**EXERCISE GOAL**
In this exercise, the entries below include pictures. Repeat exactly the lines from the line with "One object in" to the line with "Image 2 (160", including both, but without the pictures.

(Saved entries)
------------------------------------------------------------------------
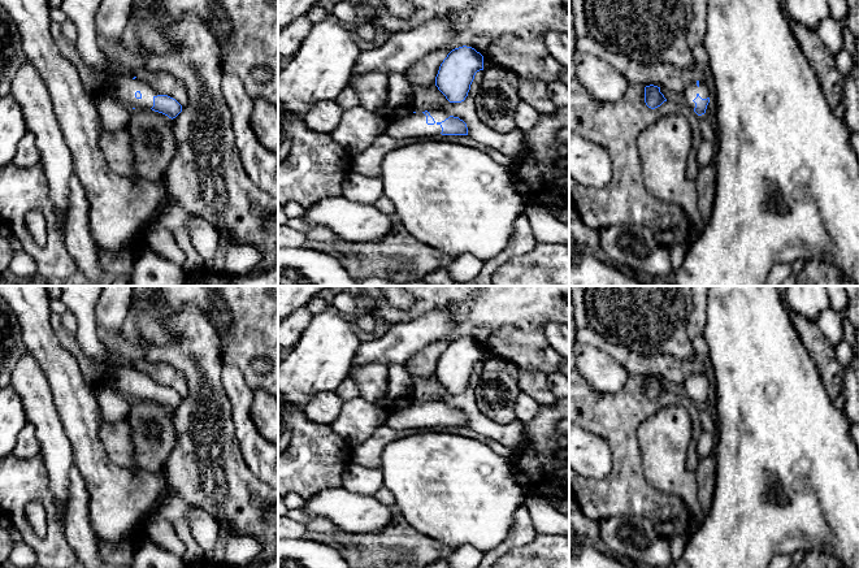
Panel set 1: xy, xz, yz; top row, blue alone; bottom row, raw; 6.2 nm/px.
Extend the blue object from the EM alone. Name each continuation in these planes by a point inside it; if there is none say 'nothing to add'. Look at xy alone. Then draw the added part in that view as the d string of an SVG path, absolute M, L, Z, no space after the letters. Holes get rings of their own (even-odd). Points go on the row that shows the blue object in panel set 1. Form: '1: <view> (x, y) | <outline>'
1: xy (82, 12) | M61 0L60 8L66 14L66 17L74 22L77 27L77 43L75 47L81 56L81 60L94 70L97 70L104 77L104 83L101 91L108 91L118 101L125 105L130 105L135 109L151 109L153 107L153 97L160 95L156 92L146 81L138 77L133 79L127 75L113 77L109 70L109 64L107 56L101 52L96 43L96 30L95 30L95 16L97 13L101 0Z

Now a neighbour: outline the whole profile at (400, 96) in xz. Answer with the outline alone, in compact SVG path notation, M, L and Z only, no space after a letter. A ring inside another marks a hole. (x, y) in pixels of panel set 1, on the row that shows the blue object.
M389 74L389 97L385 117L390 121L400 120L413 113L413 91L403 74Z

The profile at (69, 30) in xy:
M69 18L65 19L65 22L61 25L61 30L62 30L62 34L64 36L71 42L71 43L77 43L77 27L74 25L73 21L70 21Z

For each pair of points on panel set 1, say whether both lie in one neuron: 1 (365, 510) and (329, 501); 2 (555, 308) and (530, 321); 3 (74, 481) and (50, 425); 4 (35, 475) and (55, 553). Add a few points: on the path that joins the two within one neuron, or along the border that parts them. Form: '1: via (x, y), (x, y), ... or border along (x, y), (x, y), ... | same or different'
1: via (356, 510), (346, 510), (338, 504) | same
2: via (549, 308), (543, 308), (537, 315) | same
3: border along (73, 464), (69, 471), (68, 501) | different
4: via (42, 494), (52, 511), (55, 533) | same

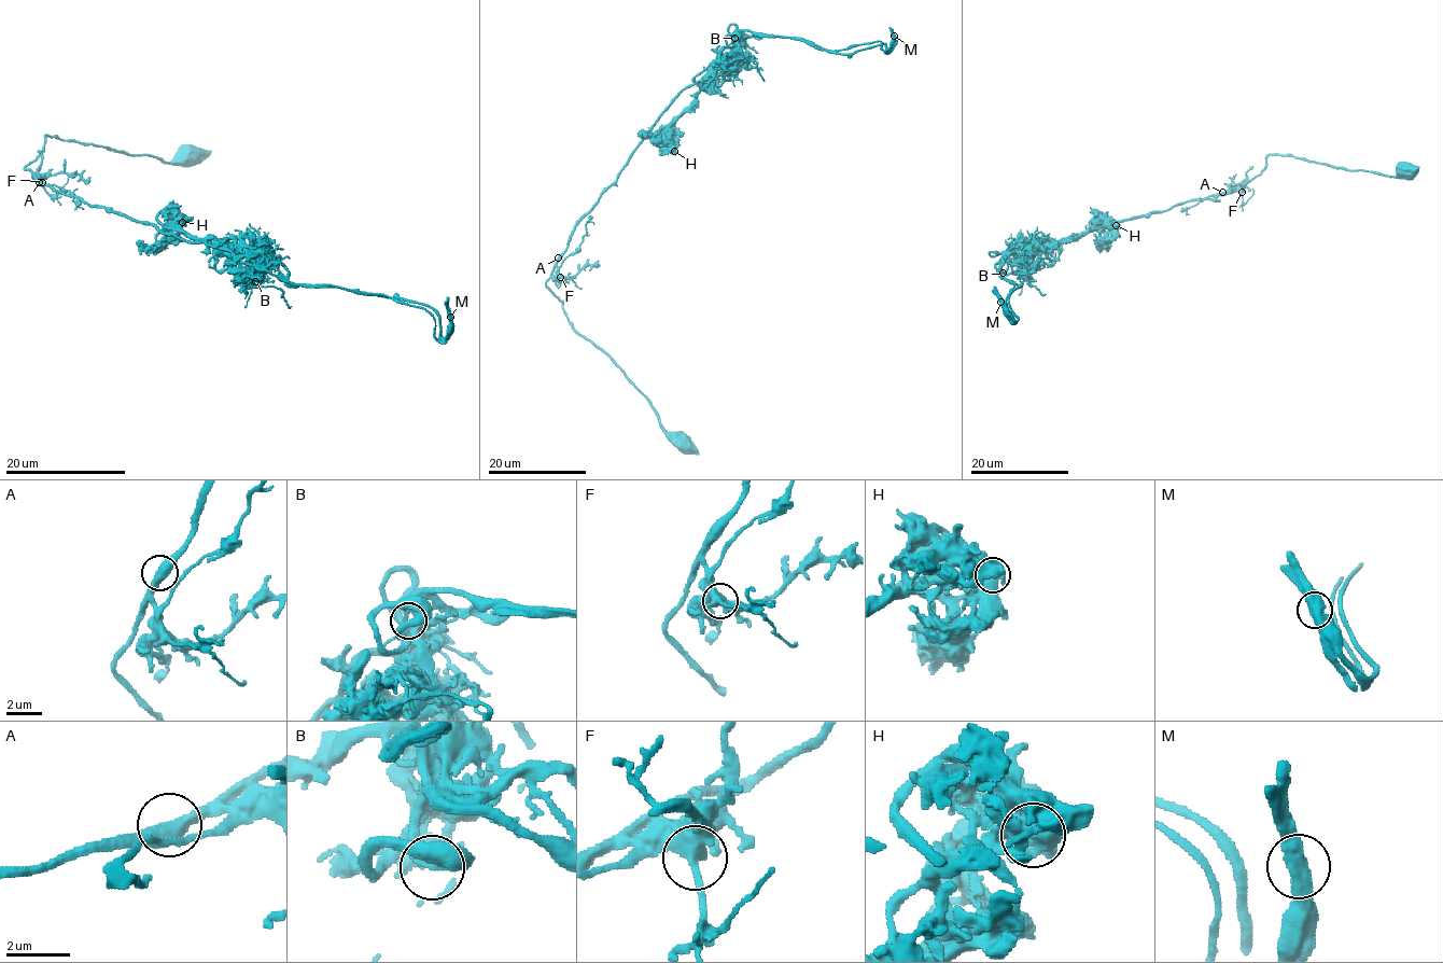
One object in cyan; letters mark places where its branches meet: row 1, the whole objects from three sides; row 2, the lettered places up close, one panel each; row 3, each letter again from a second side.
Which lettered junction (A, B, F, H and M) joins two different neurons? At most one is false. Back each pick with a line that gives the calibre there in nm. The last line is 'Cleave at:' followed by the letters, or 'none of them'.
M: calibre 550 nm
Cleave at: M

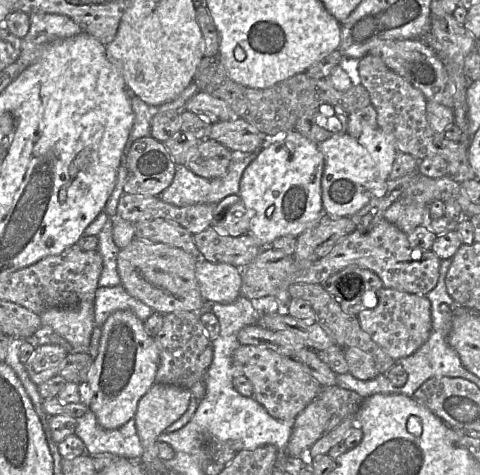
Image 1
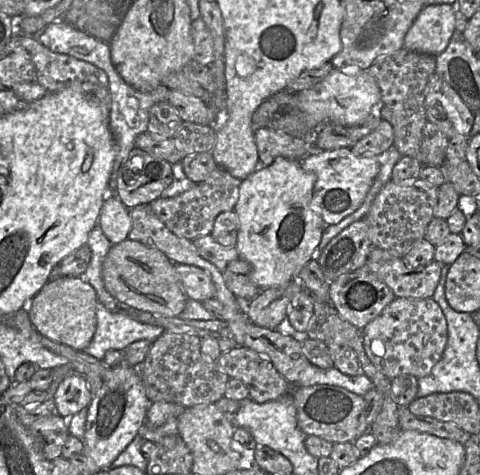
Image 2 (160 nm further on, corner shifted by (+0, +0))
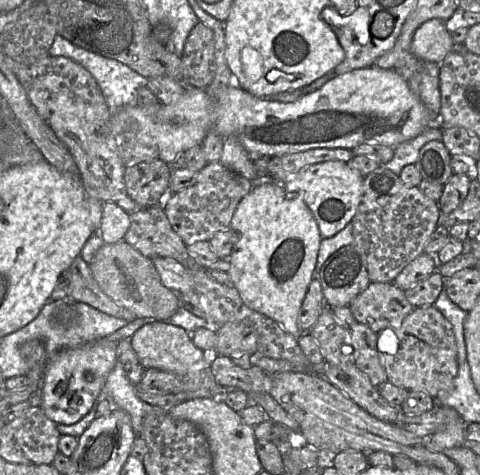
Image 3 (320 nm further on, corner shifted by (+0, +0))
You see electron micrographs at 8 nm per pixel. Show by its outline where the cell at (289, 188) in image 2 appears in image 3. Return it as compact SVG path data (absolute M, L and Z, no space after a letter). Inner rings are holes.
M278 182L251 187L235 209L230 228L236 234L236 242L228 257L231 284L238 290L246 306L272 318L285 332L298 339L303 332L297 325L298 312L312 280L322 239L317 222L302 195L287 193Z

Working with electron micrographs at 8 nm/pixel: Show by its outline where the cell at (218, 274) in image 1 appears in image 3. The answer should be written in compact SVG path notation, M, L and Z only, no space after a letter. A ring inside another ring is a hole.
M155 257L152 261L164 286L177 294L194 291L194 280L189 268L168 257Z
------------------------------------------------------------------------
**RESULT FOR THIS TASK**
One object in cyan; letters mark places where its branches meet: row 1, the whole objects from three sides; row 2, the lettered places up close, one panel each; row 3, each letter again from a second side.
Which lettered junction (A, B, F, H and M) joins two different neurons? At most one is false. Back each pick with a line that gives the calibre there in nm. The last line is 'Cleave at:' followed by the letters, or 'none of them'.
M: calibre 550 nm
Cleave at: M

Image 1
Image 2 (160 nm further on, corner shifted by (+0, +0))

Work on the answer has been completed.